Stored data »
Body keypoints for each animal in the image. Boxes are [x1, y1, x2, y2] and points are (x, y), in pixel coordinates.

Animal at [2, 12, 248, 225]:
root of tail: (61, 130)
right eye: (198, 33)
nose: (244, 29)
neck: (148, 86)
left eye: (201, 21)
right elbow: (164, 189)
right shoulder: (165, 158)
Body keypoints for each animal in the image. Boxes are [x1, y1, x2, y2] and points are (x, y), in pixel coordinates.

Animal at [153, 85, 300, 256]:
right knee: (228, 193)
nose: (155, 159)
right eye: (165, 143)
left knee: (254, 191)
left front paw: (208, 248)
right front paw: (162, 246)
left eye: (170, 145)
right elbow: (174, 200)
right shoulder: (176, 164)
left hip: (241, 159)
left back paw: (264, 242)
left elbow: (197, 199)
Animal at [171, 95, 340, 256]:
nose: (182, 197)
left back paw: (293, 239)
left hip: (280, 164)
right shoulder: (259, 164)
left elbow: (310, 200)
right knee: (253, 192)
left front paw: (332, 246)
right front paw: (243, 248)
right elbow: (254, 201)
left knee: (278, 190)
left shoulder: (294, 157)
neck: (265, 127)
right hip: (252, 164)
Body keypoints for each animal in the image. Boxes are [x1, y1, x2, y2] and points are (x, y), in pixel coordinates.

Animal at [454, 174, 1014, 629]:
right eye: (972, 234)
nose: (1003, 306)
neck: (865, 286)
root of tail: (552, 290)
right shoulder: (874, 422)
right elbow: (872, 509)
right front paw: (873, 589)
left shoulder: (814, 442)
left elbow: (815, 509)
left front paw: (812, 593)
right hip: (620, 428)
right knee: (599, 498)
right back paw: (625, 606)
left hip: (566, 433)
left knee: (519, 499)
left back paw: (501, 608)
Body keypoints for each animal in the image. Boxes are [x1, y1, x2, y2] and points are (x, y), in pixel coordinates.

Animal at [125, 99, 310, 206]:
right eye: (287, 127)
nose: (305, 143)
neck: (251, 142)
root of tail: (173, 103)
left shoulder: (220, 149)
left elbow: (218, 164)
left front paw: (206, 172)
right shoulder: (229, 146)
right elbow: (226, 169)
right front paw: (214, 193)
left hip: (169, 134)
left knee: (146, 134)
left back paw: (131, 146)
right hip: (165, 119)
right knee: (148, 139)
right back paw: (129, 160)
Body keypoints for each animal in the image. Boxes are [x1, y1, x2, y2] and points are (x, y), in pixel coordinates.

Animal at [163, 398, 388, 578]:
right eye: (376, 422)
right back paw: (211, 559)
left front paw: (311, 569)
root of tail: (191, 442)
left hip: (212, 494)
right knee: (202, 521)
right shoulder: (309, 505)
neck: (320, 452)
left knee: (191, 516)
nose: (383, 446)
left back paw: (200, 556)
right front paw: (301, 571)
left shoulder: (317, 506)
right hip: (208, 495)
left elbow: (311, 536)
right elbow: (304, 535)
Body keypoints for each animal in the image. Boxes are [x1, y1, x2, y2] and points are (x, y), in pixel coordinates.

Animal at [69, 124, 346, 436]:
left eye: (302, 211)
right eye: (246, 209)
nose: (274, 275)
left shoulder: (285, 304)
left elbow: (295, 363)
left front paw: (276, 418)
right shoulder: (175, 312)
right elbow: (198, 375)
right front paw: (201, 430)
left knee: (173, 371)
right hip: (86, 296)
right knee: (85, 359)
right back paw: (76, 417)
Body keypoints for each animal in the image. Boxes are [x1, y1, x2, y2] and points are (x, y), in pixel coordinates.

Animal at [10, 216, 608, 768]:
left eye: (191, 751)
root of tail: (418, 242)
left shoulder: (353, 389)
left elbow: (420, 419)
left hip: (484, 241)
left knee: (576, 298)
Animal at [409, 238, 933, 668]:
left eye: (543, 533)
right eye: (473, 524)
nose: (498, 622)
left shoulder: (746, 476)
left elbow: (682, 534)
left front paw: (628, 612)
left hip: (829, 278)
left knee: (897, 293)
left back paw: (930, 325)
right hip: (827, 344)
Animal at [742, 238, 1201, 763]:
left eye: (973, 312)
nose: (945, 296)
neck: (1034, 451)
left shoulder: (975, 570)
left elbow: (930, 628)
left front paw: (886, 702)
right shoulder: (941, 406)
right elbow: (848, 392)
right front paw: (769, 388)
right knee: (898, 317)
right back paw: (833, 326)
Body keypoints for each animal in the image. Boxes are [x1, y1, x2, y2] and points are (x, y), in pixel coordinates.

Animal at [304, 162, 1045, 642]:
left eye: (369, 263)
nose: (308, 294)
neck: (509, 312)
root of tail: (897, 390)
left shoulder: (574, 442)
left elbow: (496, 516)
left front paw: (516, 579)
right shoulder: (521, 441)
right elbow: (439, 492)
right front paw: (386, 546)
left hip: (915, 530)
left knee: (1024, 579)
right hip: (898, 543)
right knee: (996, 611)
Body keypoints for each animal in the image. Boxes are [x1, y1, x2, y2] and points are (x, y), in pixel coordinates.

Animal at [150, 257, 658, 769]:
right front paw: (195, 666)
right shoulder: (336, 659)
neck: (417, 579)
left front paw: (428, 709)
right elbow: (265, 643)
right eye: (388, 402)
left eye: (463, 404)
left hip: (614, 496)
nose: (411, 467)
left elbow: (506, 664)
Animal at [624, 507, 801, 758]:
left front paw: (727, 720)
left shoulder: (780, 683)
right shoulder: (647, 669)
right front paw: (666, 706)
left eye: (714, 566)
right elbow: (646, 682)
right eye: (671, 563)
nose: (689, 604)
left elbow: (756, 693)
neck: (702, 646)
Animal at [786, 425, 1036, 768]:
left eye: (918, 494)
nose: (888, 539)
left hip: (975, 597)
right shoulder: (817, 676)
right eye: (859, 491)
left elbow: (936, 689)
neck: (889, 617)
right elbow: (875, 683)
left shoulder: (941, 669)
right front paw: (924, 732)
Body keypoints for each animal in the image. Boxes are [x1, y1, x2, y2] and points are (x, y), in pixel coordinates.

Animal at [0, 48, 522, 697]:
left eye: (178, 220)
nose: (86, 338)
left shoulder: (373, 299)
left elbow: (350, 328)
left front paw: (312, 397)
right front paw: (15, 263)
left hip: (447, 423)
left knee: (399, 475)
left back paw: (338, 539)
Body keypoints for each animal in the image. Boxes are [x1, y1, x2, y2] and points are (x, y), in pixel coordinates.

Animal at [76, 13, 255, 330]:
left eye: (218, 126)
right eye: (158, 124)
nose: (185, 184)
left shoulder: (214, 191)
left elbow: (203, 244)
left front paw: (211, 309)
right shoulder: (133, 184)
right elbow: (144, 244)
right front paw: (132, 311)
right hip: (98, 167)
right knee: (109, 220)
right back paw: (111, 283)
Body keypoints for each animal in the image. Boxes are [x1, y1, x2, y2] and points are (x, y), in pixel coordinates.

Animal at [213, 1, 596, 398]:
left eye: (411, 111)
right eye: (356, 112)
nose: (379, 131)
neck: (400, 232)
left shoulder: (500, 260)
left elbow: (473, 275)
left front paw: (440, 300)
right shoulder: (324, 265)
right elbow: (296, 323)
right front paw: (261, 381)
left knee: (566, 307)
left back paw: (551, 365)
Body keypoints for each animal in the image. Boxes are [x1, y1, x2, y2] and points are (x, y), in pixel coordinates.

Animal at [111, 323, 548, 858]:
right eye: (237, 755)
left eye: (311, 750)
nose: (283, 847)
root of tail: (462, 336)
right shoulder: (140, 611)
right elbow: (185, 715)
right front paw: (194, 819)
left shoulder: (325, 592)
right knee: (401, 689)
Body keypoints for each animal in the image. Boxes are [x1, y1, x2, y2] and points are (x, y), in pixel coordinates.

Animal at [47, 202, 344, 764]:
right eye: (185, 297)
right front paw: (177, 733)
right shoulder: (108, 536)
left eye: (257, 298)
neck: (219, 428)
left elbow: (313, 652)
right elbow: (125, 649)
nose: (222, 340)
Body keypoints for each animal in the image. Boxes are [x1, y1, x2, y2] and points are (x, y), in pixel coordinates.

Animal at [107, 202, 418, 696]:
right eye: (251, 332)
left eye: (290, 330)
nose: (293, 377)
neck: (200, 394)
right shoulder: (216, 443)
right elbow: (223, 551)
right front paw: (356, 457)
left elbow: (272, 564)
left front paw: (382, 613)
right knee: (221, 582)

WORK ORDER » Starting at the line that has "root of tail: (552, 290)" in the records above, restate word for word every line until the one that has "left back paw: (501, 608)", and include that one as well.

ANSWER AREA »
root of tail: (552, 290)
right shoulder: (874, 422)
right elbow: (872, 509)
right front paw: (873, 589)
left shoulder: (814, 442)
left elbow: (815, 509)
left front paw: (812, 593)
right hip: (620, 428)
right knee: (599, 498)
right back paw: (625, 606)
left hip: (566, 433)
left knee: (519, 499)
left back paw: (501, 608)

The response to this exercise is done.